Grains end mostly lower except nearby soybeans and bean oil.
Corn, beans and wheat saw strength on the open and took another run at resistance areas on the charts again and failed.
Is this a healthy correction or topping action?
Mike Minor, Professional Ag Marketing, says this may just be just a routine consolidation as the market waits for a bigger weather story to emerge.
The wheat markets have priced in some of the global production concerns in Russia and the Black Sea. European wheat markets also took a break on Thursday, so U.S. markets followed.
Corn is following wheat and was supported by the slow planting pace with excessive rain in key areas of the corn belt.
“However, the trade mentality is shifting from planting delays to the ideas that rain makes grain,” according to Minor. That was backed up by Thursday morning’s U.S. Drought Monitor which showed the drought area has shrunk to around 12% and the lowest in over a year.
Technically though he says the corn market does bear watching. “If you break below that $4.53 area on the July corn if we continue to get better weather outlooks going forward then we could start talking that this is like 2014. That year we met a peak in the corn market by the end of April or early parts of May in the lower $5 range.”

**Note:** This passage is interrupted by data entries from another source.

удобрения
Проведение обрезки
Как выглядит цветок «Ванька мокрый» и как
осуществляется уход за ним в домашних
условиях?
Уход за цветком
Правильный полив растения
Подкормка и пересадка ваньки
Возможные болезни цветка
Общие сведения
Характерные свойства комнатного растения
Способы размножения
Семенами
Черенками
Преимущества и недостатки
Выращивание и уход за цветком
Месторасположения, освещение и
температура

Soybeans are supported with the lower private soybean production estimates in Brazil including the most recent flooding in Southern Brazil. Soybeans did see bull spreading Thursday and support as well from the sharply higher bean oil market which followed a rally in Brazil bean oil. Minor says Brazil soybean basis levels are also roughly $2 higher than last year at this time and nearly in line with U.S. prices, which is also friendly.
The problem he says is weekly soybean exports were only 9.8 million bushels and are still running below a year ago by about 16%
Even in the event this is not topping action, he is recommending farmers reward this rally with both old crop and new crop sales.